Reputation: 5914
I am running my own GRPC server collecting events coming from various data sources. The server is developed in Go and all the event sources send the events in a predefined format as a protobuf message.
What I want to do is to process all these events with Apache Beam in memory.
I looked through the docs of Apache Beam and couldn't find a sample that does something like I want. I'm not going to use Kafka, Flink or any other streaming platform, just process the messages in memory and output the results.
Can someone show me a direction of a right way to start coding a simple stream processing app?
Upvotes: 0
Views: 1033
Reputation: 1443
Ok, first of all, Apache Beam is not a data processing engine, it's an SDK that allows you to create a unified pipeline and run it on different engines, like Spark, Flink, Google Dataflow, etc. So, to run a Beam pipeline you would need to leverage any of supported data processing engine or use DirectRunner
, which will run your pipeline locally but (!) it has many limitations and was mostly developed for testing purposes.

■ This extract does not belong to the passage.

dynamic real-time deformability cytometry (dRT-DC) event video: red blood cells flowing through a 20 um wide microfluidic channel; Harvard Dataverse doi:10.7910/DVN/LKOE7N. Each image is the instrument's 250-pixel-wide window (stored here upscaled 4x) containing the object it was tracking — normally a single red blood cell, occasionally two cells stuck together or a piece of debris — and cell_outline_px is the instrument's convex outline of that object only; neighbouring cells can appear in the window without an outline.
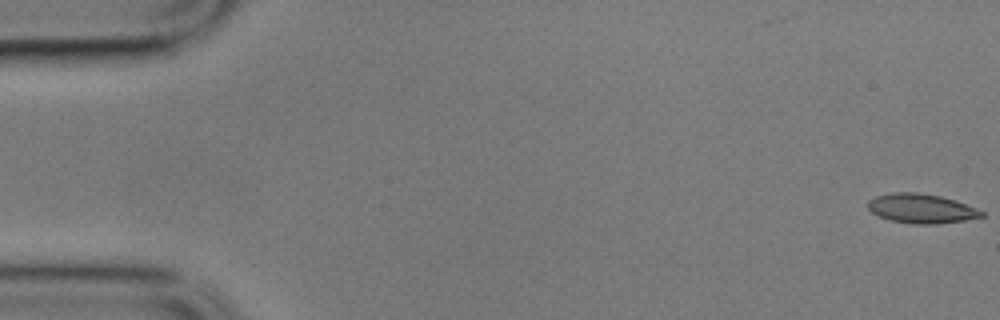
{"species": "common noctule bat (a hibernating species)", "species_latin": "Nyctalus noctula", "temperature_condition": "cold", "stored_images_in_passage": 4, "camera_frame_rate_fps": 3000, "um_per_image_px": 0.085, "animal": {"sex": "male", "body_mass_g": 17.9}, "frame": {"image": 1, "passage_image": 1, "time_ms": 0.0, "image_size_px": [1000, 320], "cell_outline_px": [[984, 216], [964, 220], [936, 224], [912, 224], [892, 220], [880, 216], [872, 212], [868, 208], [868, 200], [876, 196], [892, 192], [916, 192], [940, 196], [976, 208], [984, 212]], "centroid_in_image_um": [78.29, 17.72], "position_along_channel_um": 6.7, "area_um2": 19.19}}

As every pipeline in Beam, one has to have a source transform (bounded or unbounded) which will read data from your data source. I can guess that in your case it will be your GRPC server which should retransmit collected events. So, for the source transform, you either can use already implemented Beam IO transforms (IO connectors) or create your own since there is no GrpcIO or something similar for now in Beam.
Regarding the processing data in memory, I'm not sure that I fully understand what you meant. It will mostly depend on used data processing engine since in the end, your Beam pipeline will be translated in, for example, Spark or Flink pipeline (if you use SparkRunner
or FlinkRunner
accordingly) before actual running and then data processing engine will manage the pipeline workflow. Most of the modern engines do their best efforts to keep all processed data in memory and flush it on disk only in the last resort.
Upvotes: 1